Wechselnde politische und wirtschaftliche Systeme, mehrfach wechselnde Eigentümer und Verflechtungen von Fertigungszweigen und Standorten prägten die Geschichte. Immer wieder standen die Zweitakter im Schlaglicht der großen Geschichte:

-       erst ein Rüstungsvertrag mit der Reichswehr in den 1920ern,

-       dann die Enteignung durch die NSDAP 1935/36,

-       später die Überführung in eine sowjetische Aktiengesellschaft 1945 und Zusammenlegung mit dem Thälmann-Werk 1969. Die Familie Simson, eine jüdische Kaufmannsfamilie, konnte sich bis 1935 am Markt behaupten, bis sie entschädigungslos enteignet wurde und in die USA flüchtete.
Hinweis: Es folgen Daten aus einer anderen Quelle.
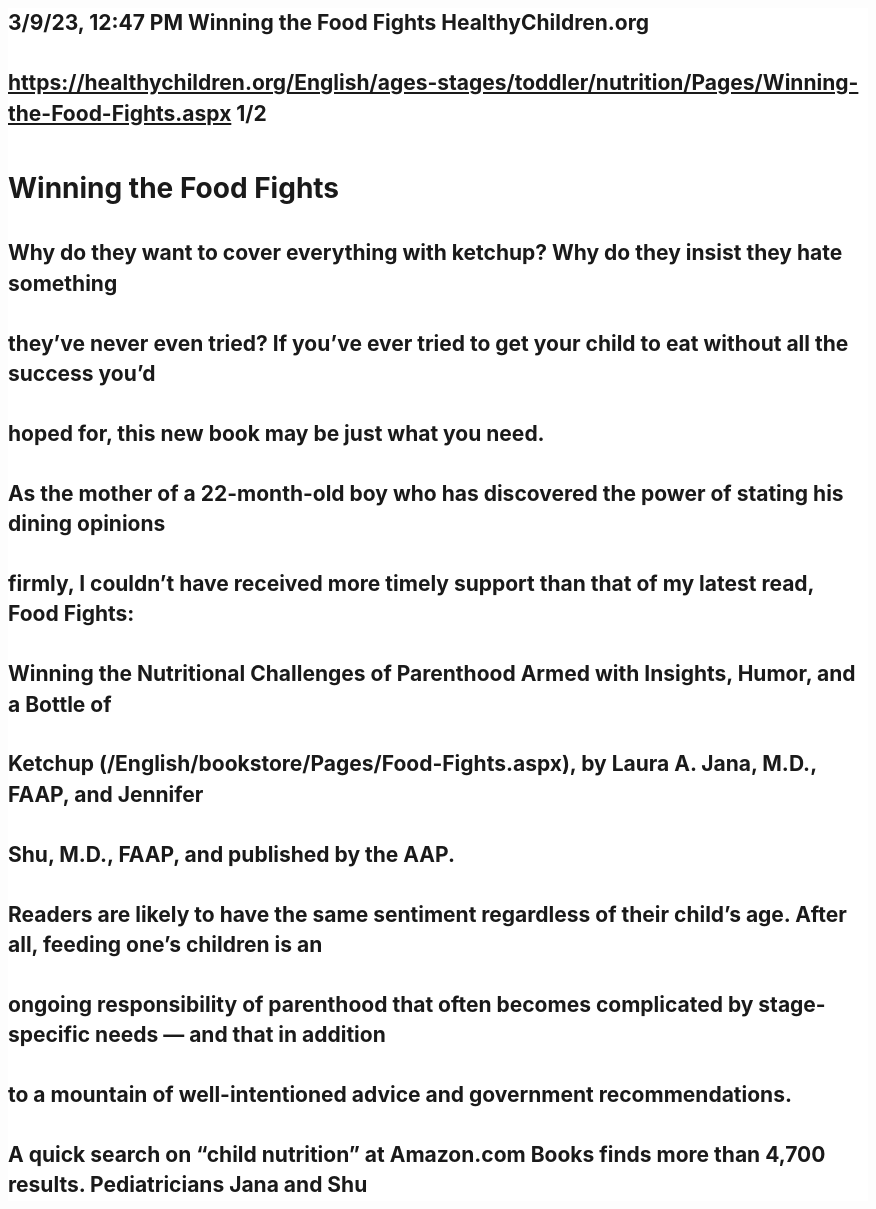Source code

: ## 3/9/23, 12:47 PM Winning the Food Fights HealthyChildren.org 

## https://healthychildren.org/English/ages-stages/toddler/nutrition/Pages/Winning-the-Food-Fights.aspx 1/2 

# Winning the Food Fights 

## Why do they want to cover everything with ketchup? Why do they insist they hate something 

## they’ve never even tried? If you’ve ever tried to get your child to eat without all the success you’d 

## hoped for, this new book may be just what you need. 

## As the mother of a 22-month-old boy who has discovered the power of stating his dining opinions 

## firmly, I couldn’t have received more timely support than that of my latest read, Food Fights: 

## Winning the Nutritional Challenges of Parenthood Armed with Insights, Humor, and a Bottle of 

## Ketchup (/English/bookstore/Pages/Food-Fights.aspx), by Laura A. Jana, M.D., FAAP, and Jennifer 

## Shu, M.D., FAAP, and published by the AAP. 

## Readers are likely to have the same sentiment regardless of their child’s age. After all, feeding one’s children is an 

## ongoing responsibility of parenthood that often becomes complicated by stage-specific needs — and that in addition 

## to a mountain of well-intentioned advice and government recommendations. 

## A quick search on “child nutrition” at Amazon.com Books finds more than 4,700 results. Pediatricians Jana and Shu 
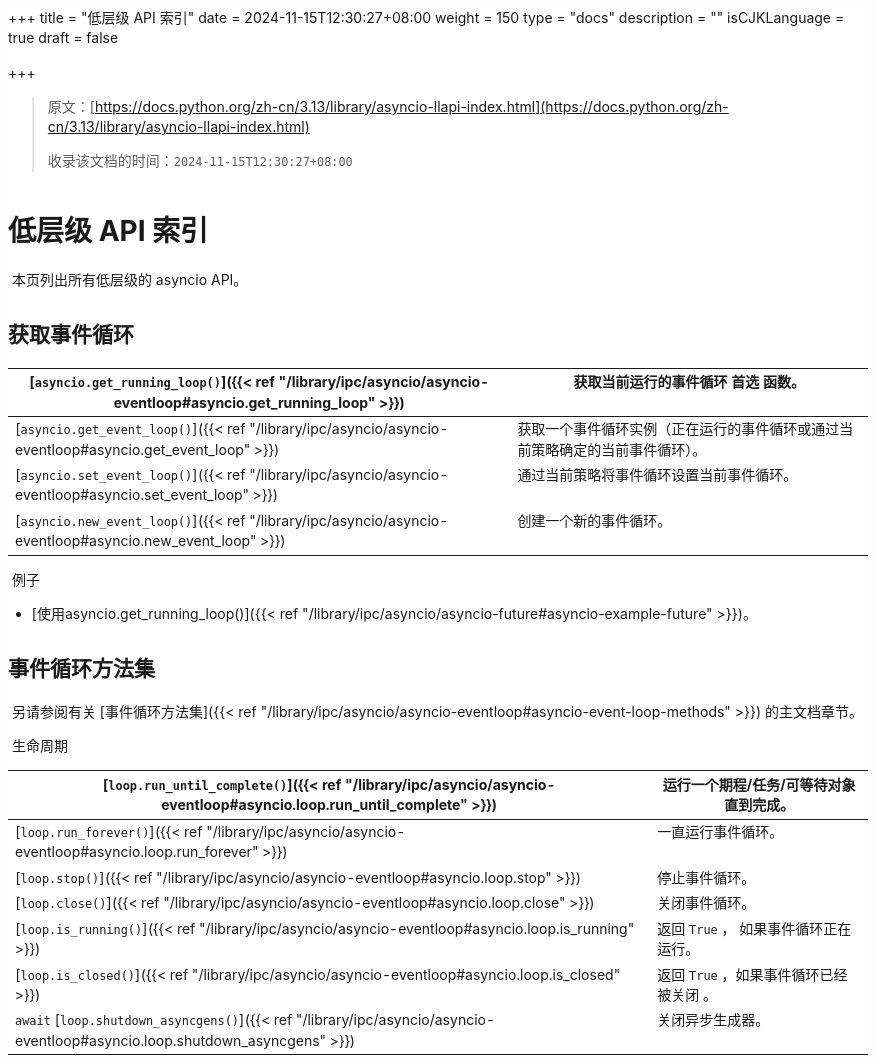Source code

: +++
title = "低层级 API 索引"
date = 2024-11-15T12:30:27+08:00
weight = 150
type = "docs"
description = ""
isCJKLanguage = true
draft = false

+++

> 原文：[https://docs.python.org/zh-cn/3.13/library/asyncio-llapi-index.html](https://docs.python.org/zh-cn/3.13/library/asyncio-llapi-index.html)
>
> 收录该文档的时间：`2024-11-15T12:30:27+08:00`

# 低层级 API 索引

​	本页列出所有低层级的 asyncio API。

## 获取事件循环

| [`asyncio.get_running_loop()`]({{< ref "/library/ipc/asyncio/asyncio-eventloop#asyncio.get_running_loop" >}}) | 获取当前运行的事件循环 **首选** 函数。                       |
| ------------------------------------------------------------ | ------------------------------------------------------------ |
| [`asyncio.get_event_loop()`]({{< ref "/library/ipc/asyncio/asyncio-eventloop#asyncio.get_event_loop" >}}) | 获取一个事件循环实例（正在运行的事件循环或通过当前策略确定的当前事件循环）。 |
| [`asyncio.set_event_loop()`]({{< ref "/library/ipc/asyncio/asyncio-eventloop#asyncio.set_event_loop" >}}) | 通过当前策略将事件循环设置当前事件循环。                     |
| [`asyncio.new_event_loop()`]({{< ref "/library/ipc/asyncio/asyncio-eventloop#asyncio.new_event_loop" >}}) | 创建一个新的事件循环。                                       |

​	例子

- [使用asyncio.get_running_loop()]({{< ref "/library/ipc/asyncio/asyncio-future#asyncio-example-future" >}})。

## 事件循环方法集

​	另请参阅有关 [事件循环方法集]({{< ref "/library/ipc/asyncio/asyncio-eventloop#asyncio-event-loop-methods" >}}) 的主文档章节。

​	生命周期

| [`loop.run_until_complete()`]({{< ref "/library/ipc/asyncio/asyncio-eventloop#asyncio.loop.run_until_complete" >}}) | 运行一个期程/任务/可等待对象直到完成。  |
| ------------------------------------------------------------ | --------------------------------------- |
| [`loop.run_forever()`]({{< ref "/library/ipc/asyncio/asyncio-eventloop#asyncio.loop.run_forever" >}}) | 一直运行事件循环。                      |
| [`loop.stop()`]({{< ref "/library/ipc/asyncio/asyncio-eventloop#asyncio.loop.stop" >}}) | 停止事件循环。                          |
| [`loop.close()`]({{< ref "/library/ipc/asyncio/asyncio-eventloop#asyncio.loop.close" >}}) | 关闭事件循环。                          |
| [`loop.is_running()`]({{< ref "/library/ipc/asyncio/asyncio-eventloop#asyncio.loop.is_running" >}}) | 返回 `True` ， 如果事件循环正在运行。   |
| [`loop.is_closed()`]({{< ref "/library/ipc/asyncio/asyncio-eventloop#asyncio.loop.is_closed" >}}) | 返回 `True` ，如果事件循环已经被关闭 。 |
| `await` [`loop.shutdown_asyncgens()`]({{< ref "/library/ipc/asyncio/asyncio-eventloop#asyncio.loop.shutdown_asyncgens" >}}) | 关闭异步生成器。                        |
Die VEB Fahrzeug- und Gerätewerk Simson Suhl wurde zu einem wichtigen Hersteller von Zweirädern in der DDR. Besonders bekannt wurde die Baureihe „Simson Schwalbe“, die in den 1960ern auf den Markt kam und zum Symbol des ostdeutschen Straßenbildes wurde. Sie schaffte es sogar ins Fernsehen, als der „Sandmann“ mit einer „Schwalbe“ durchs Bild fuhr. Auch die populäre „Schwester Agnes“ eilte mit ihrer Schwalbe ihren Patienten zu Hilfe.

Nach der Wiedervereinigung Deutschlands 1990 wurde Simson im Auftrag der Treuhand privatisiert, wobei die Erben der Familie Simson keinen Zuschlag erhielten. Die Produktion wurde unter wechselnden Eigentümern unter dem Namen Simson fortgesetzt. Letztendlich konnte das Unternehmen aber den wirtschaftlichen Herausforderungen nicht standhalten und wurde 2003 aufgelöst.


Der Name Simson bleibt trotzdem ein Symbol für Qualität und Innovation im Zweiradbau. Heute haben viele Modelle Kulturstatus und werden mit Begeisterung gehegt, gepflegt und gefahren. So auch im Altenburger Land.





Nicht täuschen lassen: Die Schwalbe aus dem Jahr 1969 ist unter dem Rost gepflegt wie ein neuer Roller. Und natürlich hundertmal cooler.